-- SELECTED PASSAGE follows --

Listen to this article here
Adam Graham, the openly gay mayor of The Village, Oklahoma, resigned from his position on Monday, citing harassment. Graham was Oklahoma’s first openly gay mayor of any city or town in the state.
Graham, who also referred to himself as the youngest official in The Village, Oklahoma, has been increasingly the target of threats. He noted that he had been followed home from city meetings and threatened while walking his dog. He also said someone slashed his tires.
Graham tendered his resignation in a letter to the city manager. “Unfortunately, these malicious bad-faith attacks are escalating and I no longer feel safe to serve in my capacity as mayor,” he wrote.
In his letter, Graham noted his years of service to The Village, Oklahoma, where he was previously vice-mayor and a city councilor. During his tenure as mayor, he promoted public transportation, opening a new city park – and banning conversion therapy.
Conversion therapy is a controversial practice of attempting to change a person’s sexual identity through bad-faith “counseling.” Norman, Oklahoma, recently banned conversion therapy, although one Oklahoma official is attempting to prohibit city-wide bans on the dangerous practice.
Oklahoma’s first openly gay mayor a “fierce LGBTQ leader”
Graham’s resignation has turned the spotlight on the experiences of elected LGBTQIA+ community members. According to Albert Fuji, of the LGBTQ Victory Institute, an organization promoting LGBTQ elected officials across the country, Graham is a “fierce LGBTQ leader in Oklahoma, fighting for LGBTQ rights, racial equity and reproductive justice.”
Freedom Oklahoma also had choice words about Graham and his experience in The Village. “We know that for many queer folks with political aspirations, The Village Mayor, Adam Graham’s resignation may give them pause if there is space for them to serve their communities in elected office in Oklahoma,” Freedom Oklahoma said in a statement.
In fact, Graham was one of just a few openly gay mayors in the country, although LGBTQIA+ community members have made strides in entering politics over the last decade. Annise Parker, the first openly gay mayor of Houston, noted “There are more L.G.B.T.Q. folks who are taking the plunge and deciding to run for office.”
Yet many face an uphill battle against willful ignorance, particularly Black and Brown LGBTQIA+ community members. According to Freedom Oklahoma, “the harassment that queer and trans folks face as electeds cannot be normalized just because it is common occurrence in Oklahoma.”

-- SELECTED PASSAGE concluded --
-- DATASET CONTENT follows --

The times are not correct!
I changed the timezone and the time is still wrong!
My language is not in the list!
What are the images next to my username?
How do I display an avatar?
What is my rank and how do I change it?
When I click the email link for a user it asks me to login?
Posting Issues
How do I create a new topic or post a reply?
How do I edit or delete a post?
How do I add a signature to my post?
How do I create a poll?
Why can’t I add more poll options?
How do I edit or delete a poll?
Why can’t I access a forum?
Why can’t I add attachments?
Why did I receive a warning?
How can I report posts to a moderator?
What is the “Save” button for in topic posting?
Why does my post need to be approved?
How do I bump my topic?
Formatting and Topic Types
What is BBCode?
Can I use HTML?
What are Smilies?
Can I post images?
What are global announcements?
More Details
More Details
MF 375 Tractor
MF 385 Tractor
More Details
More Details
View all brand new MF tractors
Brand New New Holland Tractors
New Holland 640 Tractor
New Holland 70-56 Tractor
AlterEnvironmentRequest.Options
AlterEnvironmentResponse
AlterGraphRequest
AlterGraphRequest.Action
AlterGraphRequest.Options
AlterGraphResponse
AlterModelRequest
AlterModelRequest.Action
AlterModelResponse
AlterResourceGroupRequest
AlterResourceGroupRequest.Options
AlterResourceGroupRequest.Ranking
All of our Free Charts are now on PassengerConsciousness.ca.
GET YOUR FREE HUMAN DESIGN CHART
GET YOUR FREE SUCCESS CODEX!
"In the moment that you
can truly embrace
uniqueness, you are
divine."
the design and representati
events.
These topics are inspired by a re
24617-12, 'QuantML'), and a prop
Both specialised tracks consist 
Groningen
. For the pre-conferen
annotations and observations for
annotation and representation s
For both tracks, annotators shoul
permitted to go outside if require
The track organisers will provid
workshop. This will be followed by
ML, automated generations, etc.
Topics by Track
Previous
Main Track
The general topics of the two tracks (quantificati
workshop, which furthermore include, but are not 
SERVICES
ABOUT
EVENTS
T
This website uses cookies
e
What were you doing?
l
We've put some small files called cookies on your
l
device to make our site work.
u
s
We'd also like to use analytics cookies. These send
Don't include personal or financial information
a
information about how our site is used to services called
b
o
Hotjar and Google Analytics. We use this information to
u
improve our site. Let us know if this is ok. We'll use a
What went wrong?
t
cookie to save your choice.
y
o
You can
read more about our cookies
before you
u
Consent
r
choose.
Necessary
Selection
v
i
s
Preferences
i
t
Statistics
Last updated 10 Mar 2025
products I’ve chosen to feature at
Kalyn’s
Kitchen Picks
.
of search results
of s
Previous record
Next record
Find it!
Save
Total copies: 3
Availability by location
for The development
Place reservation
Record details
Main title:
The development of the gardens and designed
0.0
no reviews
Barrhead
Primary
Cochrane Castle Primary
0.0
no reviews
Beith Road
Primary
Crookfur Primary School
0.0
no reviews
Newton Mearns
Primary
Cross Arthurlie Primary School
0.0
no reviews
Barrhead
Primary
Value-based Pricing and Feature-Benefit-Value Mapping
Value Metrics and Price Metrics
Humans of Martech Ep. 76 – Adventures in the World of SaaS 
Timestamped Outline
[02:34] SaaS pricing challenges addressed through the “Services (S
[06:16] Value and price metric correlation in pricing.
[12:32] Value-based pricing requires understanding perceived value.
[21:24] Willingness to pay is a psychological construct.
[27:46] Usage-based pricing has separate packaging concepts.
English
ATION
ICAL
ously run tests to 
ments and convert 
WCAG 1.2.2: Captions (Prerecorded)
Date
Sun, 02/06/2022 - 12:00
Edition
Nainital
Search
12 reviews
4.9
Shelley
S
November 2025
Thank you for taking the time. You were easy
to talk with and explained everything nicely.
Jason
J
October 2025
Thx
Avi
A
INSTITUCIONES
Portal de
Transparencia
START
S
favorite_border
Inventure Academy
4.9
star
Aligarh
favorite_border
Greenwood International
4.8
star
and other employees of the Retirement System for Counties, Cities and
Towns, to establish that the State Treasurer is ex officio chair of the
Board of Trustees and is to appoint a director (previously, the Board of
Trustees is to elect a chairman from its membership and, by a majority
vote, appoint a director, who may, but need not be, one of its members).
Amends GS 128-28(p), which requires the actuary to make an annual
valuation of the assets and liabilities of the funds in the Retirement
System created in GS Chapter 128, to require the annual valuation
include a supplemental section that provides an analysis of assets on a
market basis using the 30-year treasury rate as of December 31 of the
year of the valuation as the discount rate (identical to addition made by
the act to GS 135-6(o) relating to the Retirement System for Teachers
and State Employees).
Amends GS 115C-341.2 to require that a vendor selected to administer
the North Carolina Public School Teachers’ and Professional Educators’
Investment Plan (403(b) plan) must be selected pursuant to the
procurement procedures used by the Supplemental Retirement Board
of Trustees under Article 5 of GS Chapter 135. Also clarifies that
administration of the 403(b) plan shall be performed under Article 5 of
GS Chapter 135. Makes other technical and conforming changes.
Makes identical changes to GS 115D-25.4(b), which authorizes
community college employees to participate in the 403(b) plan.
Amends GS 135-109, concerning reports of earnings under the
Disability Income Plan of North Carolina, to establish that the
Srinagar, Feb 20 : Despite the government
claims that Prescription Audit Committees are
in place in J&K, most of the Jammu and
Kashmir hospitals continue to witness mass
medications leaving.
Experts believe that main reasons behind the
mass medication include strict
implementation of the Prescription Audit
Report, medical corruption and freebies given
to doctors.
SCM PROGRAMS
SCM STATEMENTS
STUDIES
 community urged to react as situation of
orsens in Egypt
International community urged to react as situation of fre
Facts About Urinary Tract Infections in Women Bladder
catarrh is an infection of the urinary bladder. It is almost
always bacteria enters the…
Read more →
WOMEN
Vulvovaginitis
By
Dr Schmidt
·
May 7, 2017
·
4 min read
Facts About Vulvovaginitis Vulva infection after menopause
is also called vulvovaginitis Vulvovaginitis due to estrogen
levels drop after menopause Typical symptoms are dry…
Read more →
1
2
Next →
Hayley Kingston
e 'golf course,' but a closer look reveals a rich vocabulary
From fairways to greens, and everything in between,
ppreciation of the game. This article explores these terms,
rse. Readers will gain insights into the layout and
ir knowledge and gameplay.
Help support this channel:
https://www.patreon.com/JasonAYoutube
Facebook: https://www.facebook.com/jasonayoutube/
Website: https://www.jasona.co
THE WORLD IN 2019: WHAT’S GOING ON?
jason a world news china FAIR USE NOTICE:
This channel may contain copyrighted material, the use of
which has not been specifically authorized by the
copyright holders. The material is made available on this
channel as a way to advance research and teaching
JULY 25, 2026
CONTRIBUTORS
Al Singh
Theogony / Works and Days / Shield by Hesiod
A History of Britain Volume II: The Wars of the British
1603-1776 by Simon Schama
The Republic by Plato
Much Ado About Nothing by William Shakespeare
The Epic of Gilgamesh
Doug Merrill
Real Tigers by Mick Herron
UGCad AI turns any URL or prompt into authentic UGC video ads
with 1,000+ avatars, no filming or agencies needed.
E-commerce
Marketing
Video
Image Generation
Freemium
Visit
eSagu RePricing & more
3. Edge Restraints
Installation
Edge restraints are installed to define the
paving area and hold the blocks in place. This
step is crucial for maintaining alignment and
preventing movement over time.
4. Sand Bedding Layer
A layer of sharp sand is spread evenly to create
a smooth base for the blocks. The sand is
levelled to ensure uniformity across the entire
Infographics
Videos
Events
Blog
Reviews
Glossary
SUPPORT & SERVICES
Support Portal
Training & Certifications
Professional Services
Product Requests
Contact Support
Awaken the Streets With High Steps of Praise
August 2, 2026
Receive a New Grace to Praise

-- DATASET CONTENT concluded --

PROBLEM
What comes next in the article about Adam Graham's resignation as mayor of The Village, Oklahoma? Continue it from its final sentence.

ANSWER FOR THIS EXERCISE
Black LGBTQ individuals face heightened levels of harassment
Black and Brown LGBTQIA+ men and women face even more harassment – as well as threats of physical violence. According to the Center for American Progress, ??33 percent of Black LGBTQ individuals reported experiencing discrimination in the last year that had a significant impact on their daily lives.
In fact Black LGBTQ people report avoiding common community locales due to concerns about harassment – much like that experienced by Graham. Graham’s tires were slashed, and he was verbally attacked at a coffee shop.
Graham was also a target following an exchange with two police officers from a neighboring town, who were ticketing a citizen from The Village for speeding. Graham claimed the officers could not cite a resident of The Village in another town; the police officers disagreed due to a mutual exchange agreement.
According to Freedom Oklahoma, “We also want to acknowledge that Adam Graham’s experience being harassed by police after attempting to hold them accountable is not unique. Further, if Mayor Graham, with his platform and power, felt this level of harassment driven by trying to hold cops in the broader OKC metro accountable, that pressure is amplified for the Black and Brown queer and trans folks, especially those engaged in survival economies, who are disproportionately targeted and harassed by law enforcement, and who don’t have any pathways for relief.”
According to The Village rules, if the city council does not appoint a mayor before the next term starts, the town will be short one member.